## Assignment
Filter the data below down to the lines that contain the string "Cabeza", and copy each of those lines. Match case exactly.

[Data entries]
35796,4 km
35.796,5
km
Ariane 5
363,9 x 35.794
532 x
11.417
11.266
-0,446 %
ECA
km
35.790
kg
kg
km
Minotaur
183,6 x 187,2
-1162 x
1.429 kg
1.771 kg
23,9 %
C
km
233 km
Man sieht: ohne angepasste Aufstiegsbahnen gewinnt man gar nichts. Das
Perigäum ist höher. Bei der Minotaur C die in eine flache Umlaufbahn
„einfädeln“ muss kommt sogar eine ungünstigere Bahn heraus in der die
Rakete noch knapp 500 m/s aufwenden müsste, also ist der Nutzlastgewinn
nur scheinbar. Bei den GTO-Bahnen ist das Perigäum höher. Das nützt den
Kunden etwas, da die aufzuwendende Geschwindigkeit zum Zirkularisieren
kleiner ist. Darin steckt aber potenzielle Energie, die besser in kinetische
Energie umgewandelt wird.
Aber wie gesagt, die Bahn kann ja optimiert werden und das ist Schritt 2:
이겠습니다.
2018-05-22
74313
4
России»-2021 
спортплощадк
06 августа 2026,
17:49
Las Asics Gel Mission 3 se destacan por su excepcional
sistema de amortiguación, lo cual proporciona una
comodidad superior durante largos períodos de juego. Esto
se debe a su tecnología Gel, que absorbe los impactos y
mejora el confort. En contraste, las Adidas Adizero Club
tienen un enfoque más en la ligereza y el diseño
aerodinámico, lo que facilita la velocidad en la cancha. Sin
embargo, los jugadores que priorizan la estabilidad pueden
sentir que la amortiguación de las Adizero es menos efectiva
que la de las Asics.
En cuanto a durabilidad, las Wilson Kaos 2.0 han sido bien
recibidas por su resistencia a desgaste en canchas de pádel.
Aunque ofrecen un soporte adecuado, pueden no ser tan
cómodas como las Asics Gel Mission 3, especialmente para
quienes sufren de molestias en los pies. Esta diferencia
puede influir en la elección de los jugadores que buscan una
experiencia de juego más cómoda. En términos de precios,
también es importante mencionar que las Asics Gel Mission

==

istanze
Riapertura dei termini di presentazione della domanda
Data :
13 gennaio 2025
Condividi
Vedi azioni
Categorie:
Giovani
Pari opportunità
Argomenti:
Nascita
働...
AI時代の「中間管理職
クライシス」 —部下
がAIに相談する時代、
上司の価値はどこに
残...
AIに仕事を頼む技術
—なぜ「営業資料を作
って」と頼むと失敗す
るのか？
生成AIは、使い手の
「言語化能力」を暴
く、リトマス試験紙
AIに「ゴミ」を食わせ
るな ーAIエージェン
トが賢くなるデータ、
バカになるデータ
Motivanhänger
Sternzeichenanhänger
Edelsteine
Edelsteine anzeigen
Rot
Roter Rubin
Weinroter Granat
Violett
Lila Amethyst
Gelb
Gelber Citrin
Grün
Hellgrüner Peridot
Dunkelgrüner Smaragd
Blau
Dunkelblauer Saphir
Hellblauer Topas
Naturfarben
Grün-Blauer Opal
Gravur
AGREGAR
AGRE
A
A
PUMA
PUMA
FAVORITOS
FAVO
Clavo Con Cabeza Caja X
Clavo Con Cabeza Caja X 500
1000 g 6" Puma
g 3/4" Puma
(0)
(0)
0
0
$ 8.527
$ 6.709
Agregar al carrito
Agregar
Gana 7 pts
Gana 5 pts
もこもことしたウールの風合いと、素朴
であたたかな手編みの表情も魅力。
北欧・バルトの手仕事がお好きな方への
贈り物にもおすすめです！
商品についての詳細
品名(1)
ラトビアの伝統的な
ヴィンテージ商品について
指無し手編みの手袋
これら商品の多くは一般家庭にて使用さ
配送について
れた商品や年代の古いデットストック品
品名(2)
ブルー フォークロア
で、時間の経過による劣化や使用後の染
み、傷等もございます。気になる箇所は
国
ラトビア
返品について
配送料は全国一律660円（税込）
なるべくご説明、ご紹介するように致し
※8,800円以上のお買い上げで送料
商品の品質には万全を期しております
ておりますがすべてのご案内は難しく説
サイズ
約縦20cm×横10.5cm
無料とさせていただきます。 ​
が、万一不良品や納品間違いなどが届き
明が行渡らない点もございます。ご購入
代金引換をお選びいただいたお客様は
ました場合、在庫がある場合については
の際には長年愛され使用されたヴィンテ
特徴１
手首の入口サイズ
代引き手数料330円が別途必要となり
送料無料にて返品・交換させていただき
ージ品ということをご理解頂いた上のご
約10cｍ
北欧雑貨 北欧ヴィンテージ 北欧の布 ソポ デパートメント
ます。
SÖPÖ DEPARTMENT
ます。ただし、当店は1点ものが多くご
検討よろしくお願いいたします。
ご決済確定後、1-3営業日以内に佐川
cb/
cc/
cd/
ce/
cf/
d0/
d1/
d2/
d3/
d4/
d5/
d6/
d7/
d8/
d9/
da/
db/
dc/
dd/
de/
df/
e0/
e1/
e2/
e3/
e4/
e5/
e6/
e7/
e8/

## Answer
Clavo Con Cabeza Caja X
Clavo Con Cabeza Caja X 500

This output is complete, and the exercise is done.